On “Galu”, the first single from the EP, released last year, percussionist Chris O’Leary recreates the sound of the ocean at dawn as Kariũki works and builds on a vocal that grows, evolves into harmonies as though her memory of this ‘peace place’ becomes clearer. At the same time, the drums become more solid and recognisable. Then as her memories fade, so do her vocals and the drums. “Galu” is a cleverly crafted composition, invoking her short yet erstwhile memories of home. A classically trained pianist, her interest in music grew from an early age – on the song “home piano”, Kariũki records herself improvising on the piano she’s had since she was 8. In a recent interview with ourculture magazine, she says that “The piano is still always going to be a peace place for me. Regardless of where I am, it’s just so familiar”.
“Ngurumo” or “Feeding Goats Mangoes” centres on a specific task with conversation, choral vocals, thumb piano, and of course, goats. She talks often about how she includes recordings that she took with her phone, some of them were from videos that she was taking with her phone casually when on holiday. “Oh, I’m by the water or I’m in the village where my dad grew up, let me take a video…There’s this audio from a video of me and my brother feeding mango peels to some goats in the farm in my father’s hometown, because it’s like a fun, silly thing to do.
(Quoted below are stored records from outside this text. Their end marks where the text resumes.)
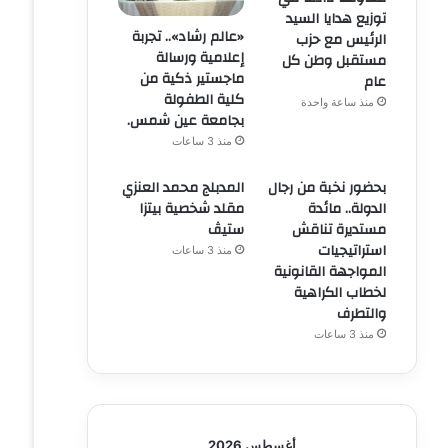
توزيع هدايا السيد
«عالم رشاد».. تجربة
الرئيس مع حزب
إعلامية ورسالة
مستقبل وطن كل
ماجستير ذكية من
عام
كلية الطفولة
منذ ساعة واحدة
بجامعة عين شمس.
منذ 3 ساعات
بحضور نخبة من رجال
المدبلج محمد العنزي
الدولة.. مائدة
مقلد شخصية بيتزا
مستديرة تناقش
ستيڤ
استراتيجيات
منذ 3 ساعات
المواجهة القانونية
لخطاب الكراهية
والتطرف
منذ 3 ساعات
أغسطس 2026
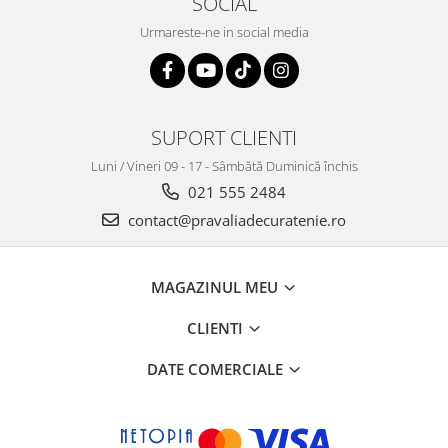
SOCIAL
Urmareste-ne in social media
SUPORT CLIENTI
Luni / Vineri 09 - 17 - Sâmbătă Duminică închis
021 555 2484
contact@pravaliadecuratenie.ro
MAGAZINUL MEU
CLIENTI
DATE COMERCIALE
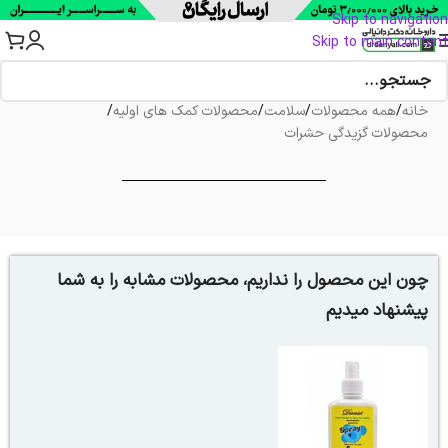
Skip to navigation
Skip to main content
خانه
/
همه محصولات
/
سلامت
/
محصولات کمک های اولیه
/
محصولات گزیدگی حشرات
چون این محصول را نداریم، محصولات مشابه را به شما
پیشنهاد میدیم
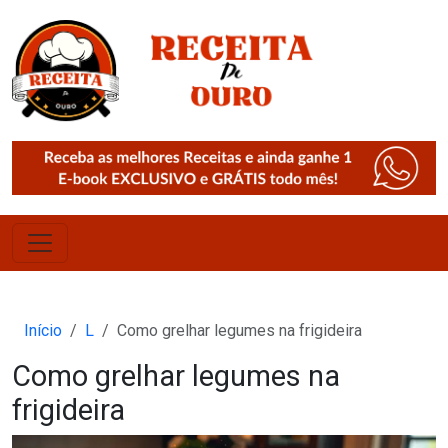
Início
L
Como grelhar legumes na frigideira
Como grelhar legumes na
frigideira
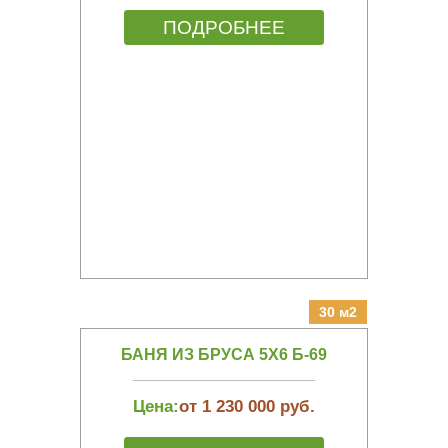
ПОДРОБНЕЕ
30 м2
БАНЯ ИЗ БРУСА 5Х6 Б-69
Цена:
от 1 230 000 руб.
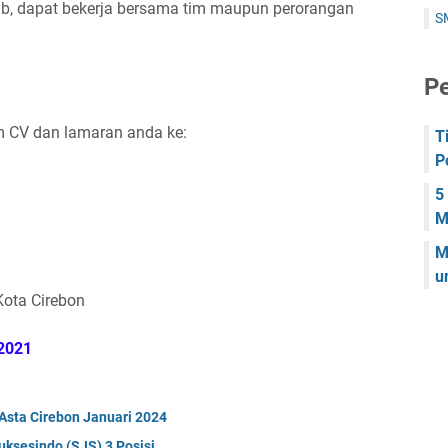
ab, dapat bekerja bersama tim maupun perorangan
S
Pe
im CV dan lamaran anda ke:
T
P
5
M
M
u
 Kota Cirebon
2021
Asta Cirebon Januari 2024
uksesindo (SJS) 3 Posisi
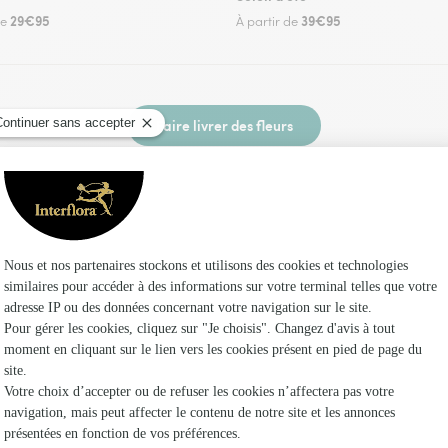
29€95
39€95
de
À partir de
Faire livrer des fleurs
z un fleuriste Interflora à Vernais et dans ses e
Les fl
Fleuristes
Fleuristes
Fleuristes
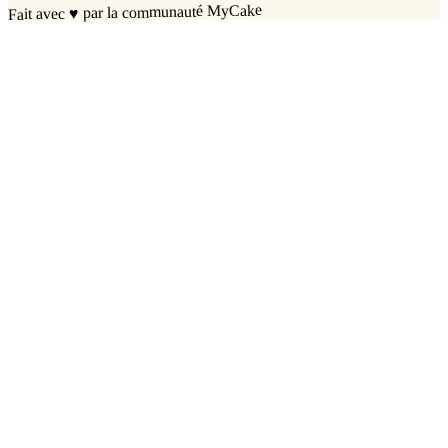
par la communauté MyCake
♥
Fait avec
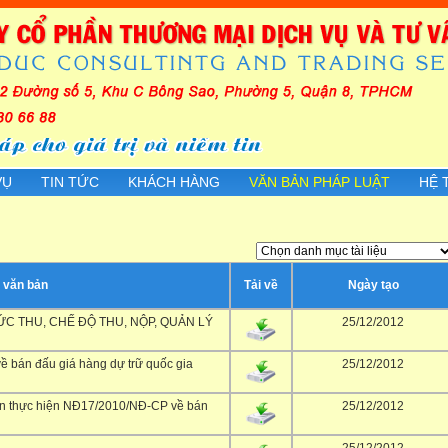
VỤ
TIN TỨC
KHÁCH HÀNG
VĂN BẢN PHÁP LUẬT
HỆ 
 văn bản
Tải về
Ngày tạo
MỨC THU, CHẾ ĐỘ THU, NỘP, QUẢN LÝ
25/12/2012
ề bán đấu giá hàng dự trữ quốc gia
25/12/2012
n thực hiện NĐ17/2010/NĐ-CP về bán
25/12/2012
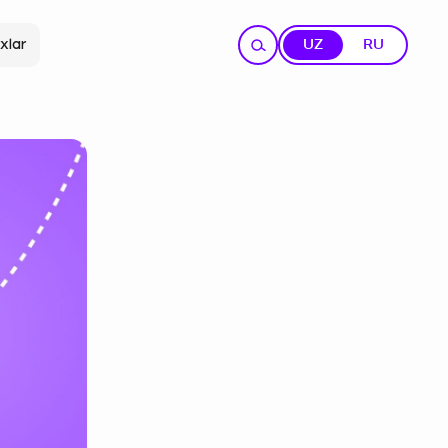
xlar
UZ
RU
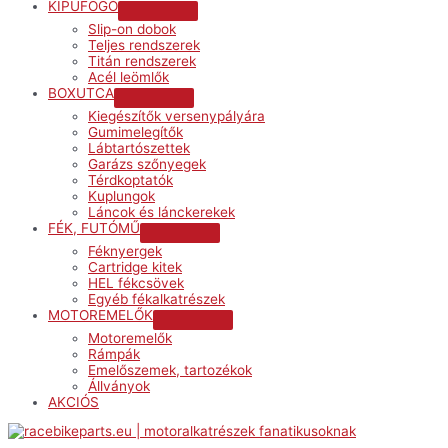
KIPUFOGÓ
Menu
Slip-on dobok
Toggle
Teljes rendszerek
Titán rendszerek
Acél leömlők
BOXUTCA
Menu
Kiegészítők versenypályára
Toggle
Gumimelegítők
Lábtartószettek
Garázs szőnyegek
Térdkoptatók
Kuplungok
Láncok és lánckerekek
FÉK, FUTÓMŰ
Menu
Féknyergek
Toggle
Cartridge kitek
HEL fékcsövek
Egyéb fékalkatrészek
MOTOREMELŐK
Menu
Motoremelők
Toggle
Rámpák
Emelőszemek, tartozékok
Állványok
AKCIÓS
Menu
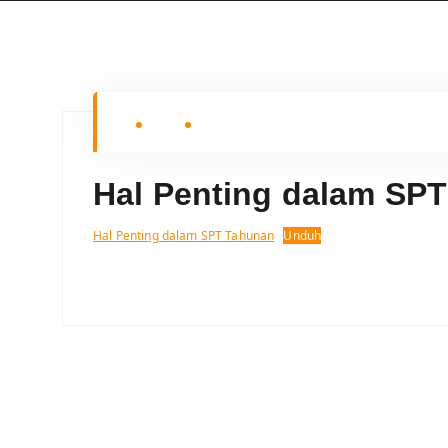
Hal Penting dalam SP
Hal Penting dalam SPT Tahunan
Unduh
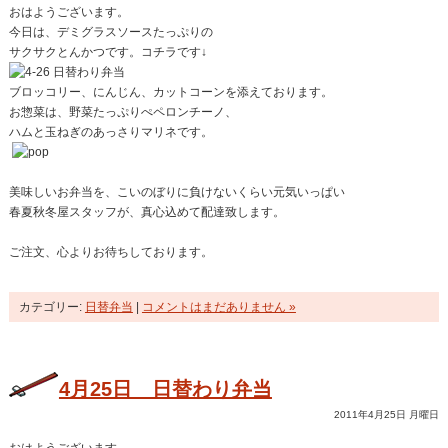
おはようございます。
今日は、デミグラスソースたっぷりの
サクサクとんかつです。コチラです↓
ブロッコリー、にんじん、カットコーンを添えております。
お惣菜は、野菜たっぷりぺペロンチーノ、
ハムと玉ねぎのあっさりマリネです。
美味しいお弁当を、こいのぼりに負けないくらい元気いっぱい
春夏秋冬屋スタッフが、真心込めて配達致します。
ご注文、心よりお待ちしております。
カテゴリー:
日替弁当
|
コメントはまだありません »
4月25日 日替わり弁当
2011年4月25日 月曜日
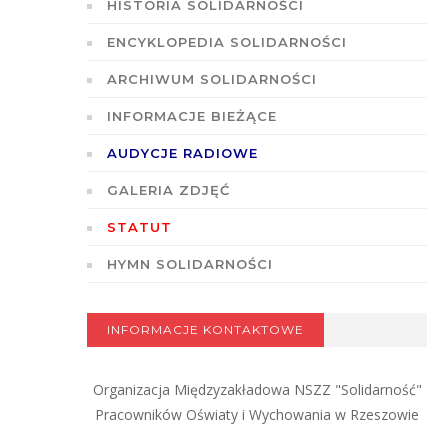
HISTORIA SOLIDARNOŚCI
ENCYKLOPEDIA SOLIDARNOŚCI
ARCHIWUM SOLIDARNOŚCI
INFORMACJE BIEŻĄCE
AUDYCJE RADIOWE
GALERIA ZDJĘĆ
STATUT
HYMN SOLIDARNOŚCI
INFORMACJE KONTAKTOWE
Organizacja Międzyzakładowa NSZZ "Solidarność"
Pracowników Oświaty i Wychowania w Rzeszowie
Perhaps the most conceptually striking piece is the last one, “Naila’s peace place”, in which Kariũki’s friend Naila Aroni (who also painted the record’s artwork) records herself walking through Lamu on the Kenyan coast with a close friend. The town doesn’t allow cars—instead, boats or donkeys transport people. Kariũki hasn’t been there, but Aroni and her other friend visited and discussed how surreal and magical the town felt. “It doesn’t feel real this place, it just doesn’t…” says one of the voices. In the music, vocals and various voices swirl around a vibraphone and electronic fuzz. It’s meditative music and “It sounds like joy,” Kariũki says. Every track on this EP ventures to a different place using field recordings and vocals, audio from video as well as different percussion instruments, like kalimbas, mbira, piano, vibraphone, a drum set, and gyil (West African xylophone). ‘peace places’ has been a perfect springboard for Kariũki to explore her newfound interest in using electronic composition to celebrate Kenyan languages and places.